Ему повезло. Едва за ним закрылись двери передней, как возле нумеров остановились открытые городские сани. Как только офицер с дамой покинули их, Александр Александрович, плюхнувшись в сани, резко бросил вознице:
— К университету. Живо!
Ванька тронул поводья, и они покатили в конец Воскресенской улицы. Публика здесь была все чистая, так что разглядеть меж них простого сермяжного мужика не представляло особого труда.
Он нагнал его, когда тот свернул на Университетскую. Впрочем, тот это мужик или не тот, предстояло еще проверить.
Повернув вслед за ним, Слепнев доехал до Малой Каменной и вышел. Затем, перейдя на ту сторону, по которой топал неприметный мужик, он пошел ему навстречу, резонно полагая, что ежели сей мужик есть полицейская ищейка, то он непременно начнет за ним слежку.

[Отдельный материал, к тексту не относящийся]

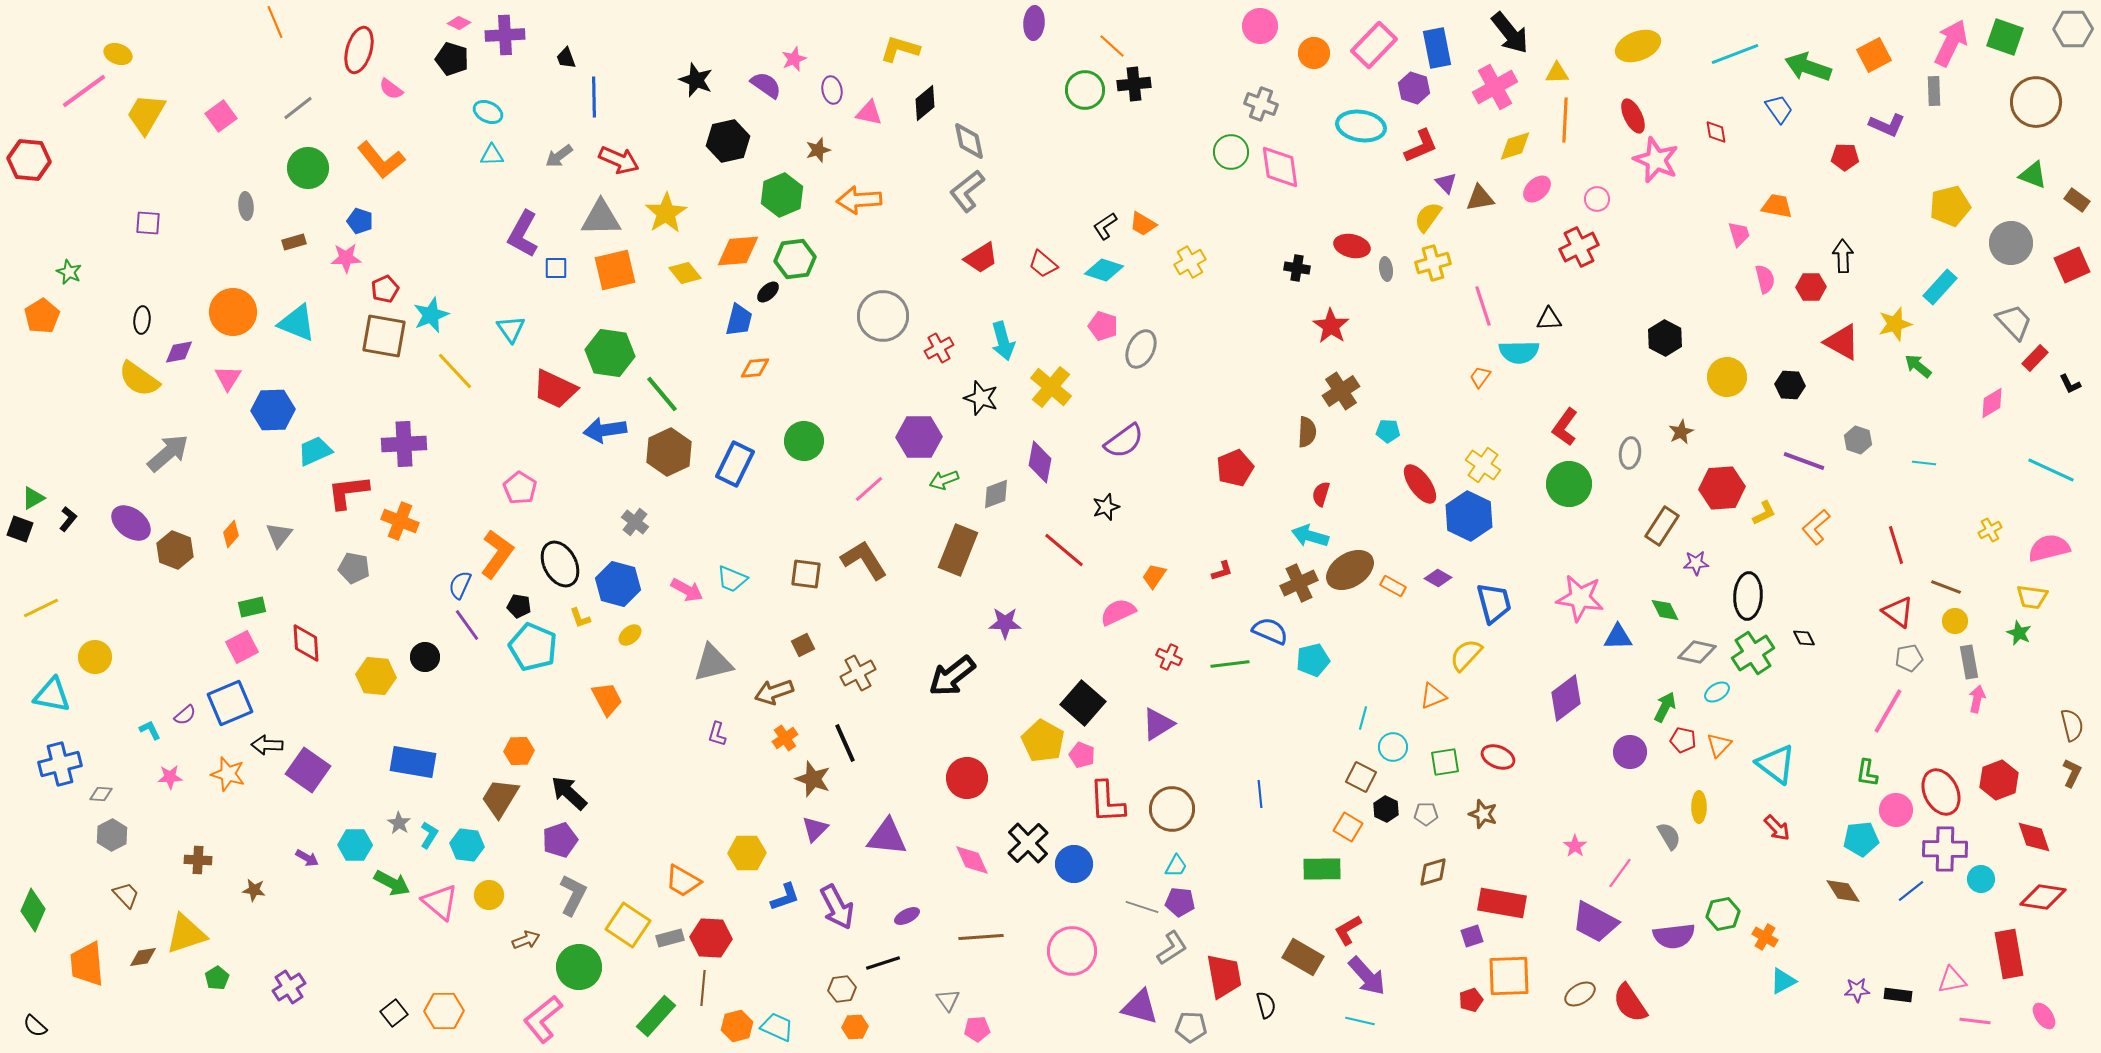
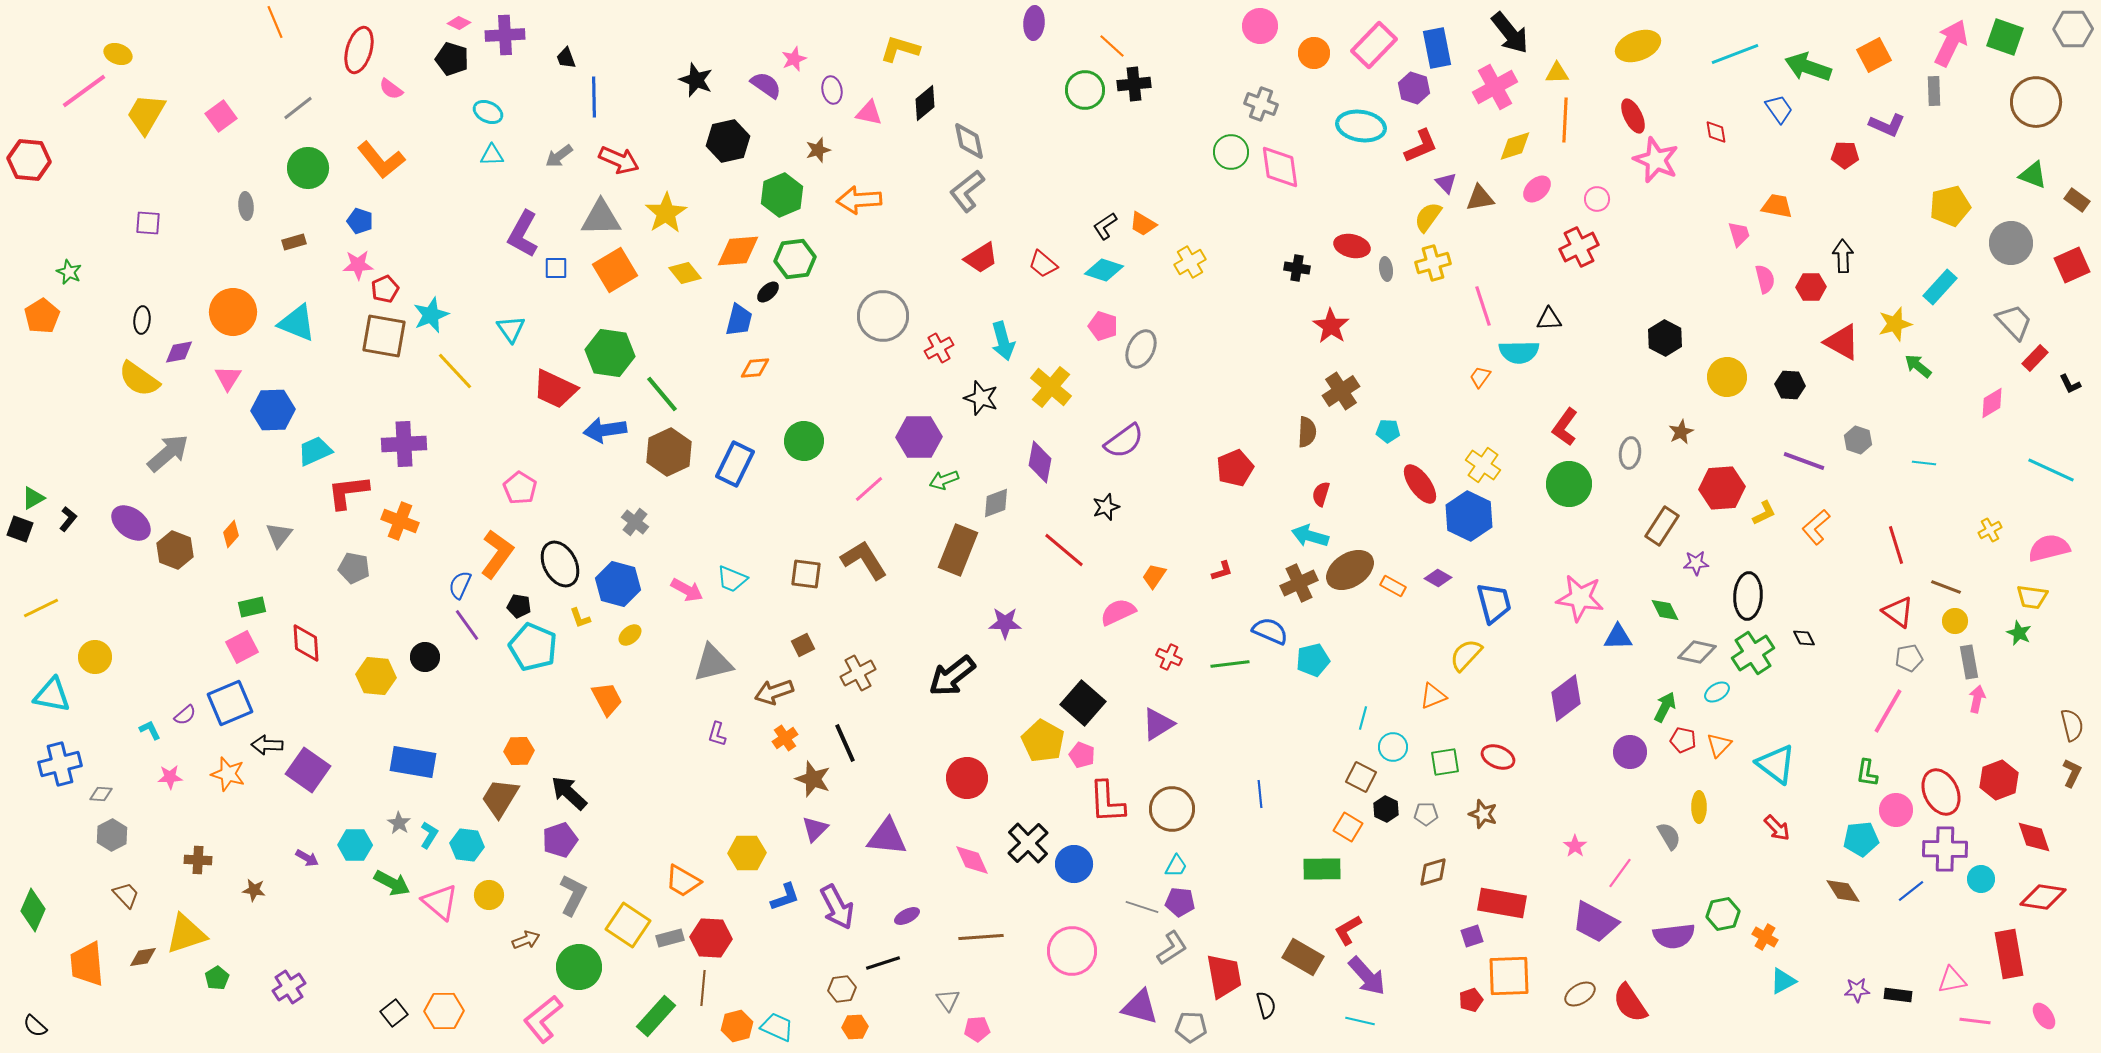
red pentagon at (1845, 157): moved 2 px up
pink star at (346, 258): moved 12 px right, 7 px down
orange square at (615, 270): rotated 18 degrees counterclockwise
gray diamond at (996, 494): moved 9 px down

Поравнявшись с мужиком и кинув на него безразличный взгляд, «коллежский секретарь» прошел мимо и вышел на Воскресенскую. Слежку за собой он заметил только тогда, когда уже прошел университет и остановился у витрины кондитерского заведения Комонена. Незаметно скосив глаза, он увидел, что неприметный с большим знанием дела пасет его, разыгрывая из себя простоватого крестьянина, впервые попавшего на главную городскую улицу и крутящего во все стороны головой, будто все здесь было ему в диковинку.